The previous month, Option Care Health, Inc. made a bid at the company of approximately $3.6 billion, including the assumption of net debt. The home infusion services company remained optimistic about its proposal to acquire Amedisys, but it confirmed the termination of its merger agreement today.

"While we are disappointed in this outcome, Option Care Health has a long track record of delivering value for our shareholders," John C. Rademacher, president and CEO of Option Care Health, said in an announcement. "We take a disciplined approach to acquisitions and, as we evaluated our options, we applied this discipline to ensure we continue to create value for all of our key stakeholders."

As part of the mutual termination agreement, Option Health Care will receive $106 million.

However, Amedisys is now setting sights on the Optum acquisition, which calls for the purchase of its outstanding common stock for $101 per share. Although, the deal is subject to approvals from the company’s shareholders and federal and state regulators.

"The combination of Amedisys with Optum unites two organizations dedicated to providing compassionate, value-based comprehensive care to patients and their families," Amedisys said in the announcement earlier today.

Optum Makes $3B Grab at Home Health Provider Amedisys

Optum has submitted an all-cash proposal to the tune of $3.26 billion to combine with home health, hospice, and high-acuity care provider Amedisys.

The health services company owned by UnitedHealth Group announced today that it seeks to combine with Amedisys in an effort to advance value-based care through the $100 per share all-cash transaction.

"Amedisys’ commitment to quality and care innovation within the home, and the patient-first culture of its people, combined with Optum’s deep value-based care expertise can drive meaningful improvement in the health outcomes and experiences of more patients at lower costs, leading to continued growth,” Patrick Conway, MD, CEO of Optum Care Solutions, said in the announcement.

Interest in home-based care has been increasing with older Americans’ desire to age in place. Then, the COVID-19 pandemic accelerated the move to home healthcare as patients sought to get medical care in the safety of their own homes.

Just last month, Option Care Health, Inc. offered to merge with Amedisys in an all-stock transaction that values Amedisys at approximately $3.6 billion, including the assumption of net debt. Following Optum’s surprise announcement today, Option Care Health reiterated the near- and long-term value opportunities of its proposal, including more than $500 million in annual cash flow by 2025 and over $9 billion in combined revenue by 2027.

"Option Care Health's previously announced definitive merger agreement with Amedisys delivers significant value to Amedisys and Option Care Health stockholders, a high degree of certainty in obtaining the required regulatory approvals due to the complementary nature of the parties' businesses, and benefits patients, providers, payers, and care teams,” the company said today.

“Our compelling all-stock transaction, expected to close in the second half of 2023, allows stockholders of both companies to participate in the upside of the combined company, which will be a differentiated leader in home health and alternate site care with unmatched scale and a unique cash flow profile,” the statement continued.

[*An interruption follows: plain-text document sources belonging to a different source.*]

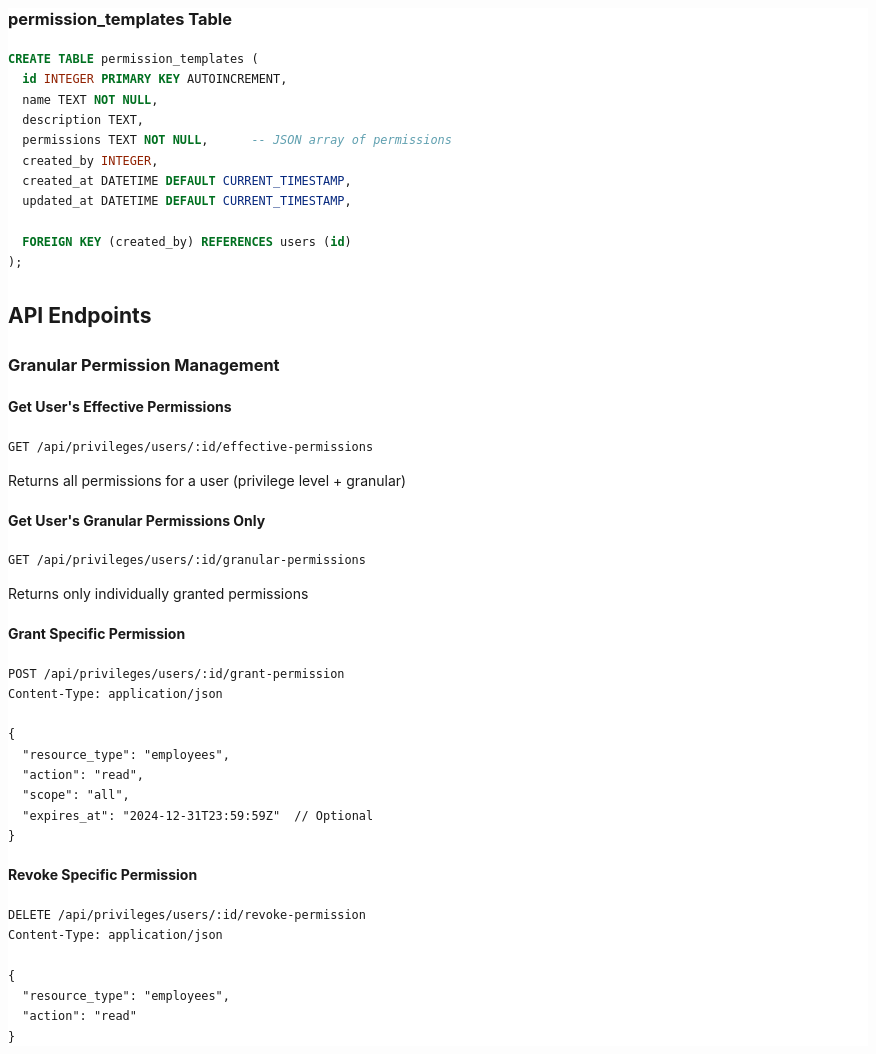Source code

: ### **permission_templates Table**
```sql
CREATE TABLE permission_templates (
  id INTEGER PRIMARY KEY AUTOINCREMENT,
  name TEXT NOT NULL,
  description TEXT,
  permissions TEXT NOT NULL,      -- JSON array of permissions
  created_by INTEGER,
  created_at DATETIME DEFAULT CURRENT_TIMESTAMP,
  updated_at DATETIME DEFAULT CURRENT_TIMESTAMP,
  
  FOREIGN KEY (created_by) REFERENCES users (id)
);
```

## API Endpoints

### **Granular Permission Management**

#### **Get User's Effective Permissions**
```http
GET /api/privileges/users/:id/effective-permissions
```
Returns all permissions for a user (privilege level + granular)

#### **Get User's Granular Permissions Only**
```http
GET /api/privileges/users/:id/granular-permissions
```
Returns only individually granted permissions

#### **Grant Specific Permission**
```http
POST /api/privileges/users/:id/grant-permission
Content-Type: application/json

{
  "resource_type": "employees",
  "action": "read",
  "scope": "all",
  "expires_at": "2024-12-31T23:59:59Z"  // Optional
}
```

#### **Revoke Specific Permission**
```http
DELETE /api/privileges/users/:id/revoke-permission
Content-Type: application/json

{
  "resource_type": "employees",
  "action": "read"
}
```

Optum’s proposed transaction represents a 26 percent premium over Amedisys’ most recent closing share price and a premium of 29 percent to the unaffected Amedisys share price of $77.26. The proposal also has no financing contingency or condition and does not require shareholder approval.

If accepted by Amedisys’ board of directors, the deal would expand Optum’s presence in the home health space.

Thousands of organizations provide in-home care nationwide, with no single participant in the market having more than a single-digit percentage share, according to Optum, which believes this will help it secure approval for the combination with Amedisys.

“Even with the numerous providers, demand for in-home care far exceeds available supply, creating the need for substantial investment in the sector to more fully serve patients and their families with compassionate, high quality care in the comfort of their own homes,” Optum stated in the announcement.

The original version of this article was published on June 5, 2023.